Le sue opere, che furono messe in salvo dal  dottor Georges Moridis, a cui Charlotte Salomon affidò il "corpus" dei suoi quadri prima di partire per l'esilio, sono realizzate esclusivamente con tre colori (rosso, blu e giallo) e sono accompagnate da commenti scritti in terza persona. Oggi quell'enorme patrimonio di opere d'arte si trovano allo "Joods Historisch Museum" di Amsterdam, dove sono arrivate dopo la guerra e il salvataggio della memoria di Charlotte ad opere di Moridis, che le consegnò nelle mani dell'americana Ottilie Moore, che a sua volta lo restituì alla famiglia Salomon.

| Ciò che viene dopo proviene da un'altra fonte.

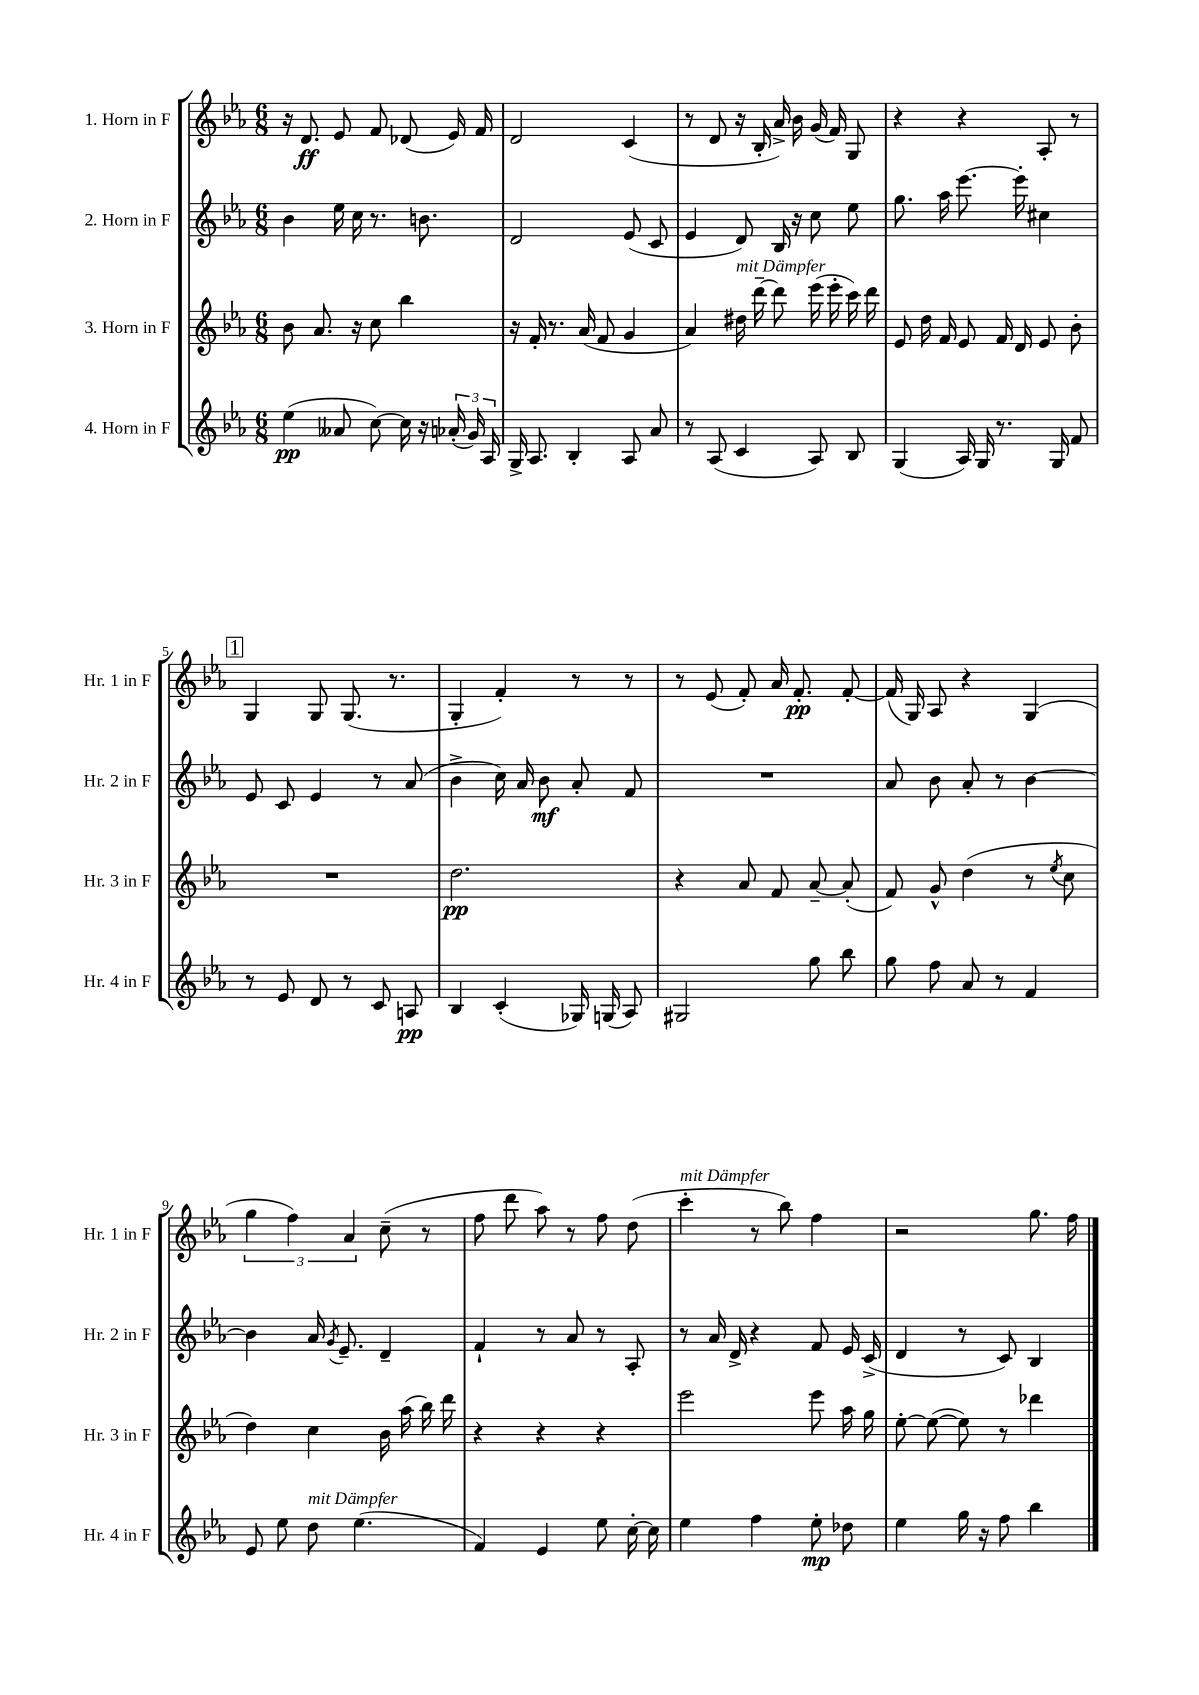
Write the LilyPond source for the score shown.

<<
\new StaffGroup <<
\new Staff = "s0" \with { instrumentName = "1. Horn in F" shortInstrumentName = "Hr. 1 in F" } {
    \clef treble \key ees \major \numericTimeSignature \time 6/8
    \autoBeamOff r16 d'8.\ff ees'8 f'8 des'8( ees'16) f'16 |
    d'2 c'4( |
    r8 d'8 r16 bes16-. aes'16->) bes'16 g'16( f'16) g8 |
    r4 r4 aes8-. r8 |
    \mark \markup { \box "1" } g4 g8 g8.( r8. |
    g4-. f'4-.) r8 r8 |
    r8 ees'8( f'8-.) aes'16 f'8.-.\pp f'8~-. |
    f'16( g16) aes8 r4 g4( |
    \tuplet 3/2 { g''4 f''4) aes'4 } c''8--( r8 |
    f''8 d'''8 aes''8) r8 f''8 d''8( |
    c'''4-.^\markup { \italic "mit Dämpfer" } r8 bes''8) f''4 |
    r2 g''8. f''16 \bar "|." |
}
\new Staff = "s1" \with { instrumentName = "2. Horn in F" shortInstrumentName = "Hr. 2 in F" } {
    \clef treble \key ees \major \numericTimeSignature \time 6/8
    \autoBeamOff bes'4 ees''16 c''16 r8. b'8. |
    d'2 ees'8( c'8 |
    ees'4 d'8) bes16 r16 c''8 ees''8 |
    g''8. aes''16 ees'''8.~ ees'''16-. cis''4 |
    \mark \markup { \box "1" } ees'8 c'8 ees'4 r8 aes'8( |
    bes'4-> c''16) aes'16 bes'8\mf aes'8-. f'8 |
    R2. |
    aes'8 bes'8 aes'8-. r8 bes'4~ |
    bes'4 aes'16 \acciaccatura { g'8 } ees'8.-- d'4-- |
    f'4-! r8 aes'8 r8 aes8-. |
    r8 aes'16 d'16-> r4 f'8 ees'16 c'16->( |
    d'4 r8 c'8) bes4 \bar "|." |
}
\new Staff = "s2" \with { instrumentName = "3. Horn in F" shortInstrumentName = "Hr. 3 in F" } {
    \clef treble \key ees \major \numericTimeSignature \time 6/8
    \autoBeamOff bes'8 aes'8. r16 c''8 bes''4 |
    r16 f'16-. r8. aes'16( f'8 g'4 |
    aes'4) dis''16^\markup { \italic "mit Dämpfer" } d'''16~-- d'''8 ees'''16( ees'''16-. c'''16) d'''16 |
    ees'8 d''16 f'16 ees'8 f'16 d'16 ees'8 bes'8-. |
    \mark \markup { \box "1" } R2. |
    d''2.\pp |
    r4 aes'8 f'8 aes'8~-- aes'8-.( |
    f'8) g'8-^ d''4( r8 \acciaccatura { ees''8 } c''8 |
    d''4) c''4 bes'16 aes''16( bes''16) d'''16 |
    r4 r4 r4 |
    ees'''2 ees'''8 aes''16 g''16 |
    ees''8~-. ees''8~( ees''8) r8 des'''4 \bar "|." |
}
\new Staff = "s3" \with { instrumentName = "4. Horn in F" shortInstrumentName = "Hr. 4 in F" } {
    \clef treble \key ees \major \numericTimeSignature \time 6/8
    \autoBeamOff ees''4\pp( aeses'8 c''8~) c''16 r16 \tuplet 3/2 { aes'16-.( g'16) aes16 } |
    g16-> aes8. bes4-. aes8 aes'8 |
    r8 aes8( c'4 aes8) bes8 |
    g4( aes16) g16 r8. g16 f'8 |
    \mark \markup { \box "1" } r8 ees'8 d'8 r8 c'8 a8\pp |
    bes4 c'4-.( ges16) g16( aes8) |
    gis2 g''8 bes''8 |
    g''8 f''8 aes'8 r8 f'4 |
    ees'8 ees''8 d''8^\markup { \italic "mit Dämpfer" } ees''4.( |
    f'4) ees'4 ees''8 c''16~-. c''16 |
    ees''4 f''4 ees''8-.\mp des''8 |
    ees''4 g''16 r16 f''8 bes''4 \bar "|." |
}
>>
>>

Così il cerchio della vita della giovane Charlotte si è chiuso. Prima di fuggire, fece in tempo a raccogliere le sue opere e a metterle nelle meni del suo dottore, che la stava curando da una forte depressione. Malattia che colpiva statisticamente molti ebrei e non solo dalla persecuzione nazista, ma dal clima che da fine Ottocento in poi si era diffuso in tutta Europa di antisemitismo. Per sfuggire al dramma familiare e alla ininterrotta catena di suicidi, aveva deciso di "guarire" attraverso l'arte. Ce la fece. Come ci dimostrano oggi quei dipinti. Purtroppo per lei non riuscì a sopravvivere all'Olocausto e al campo di sterminio di Auschwitz.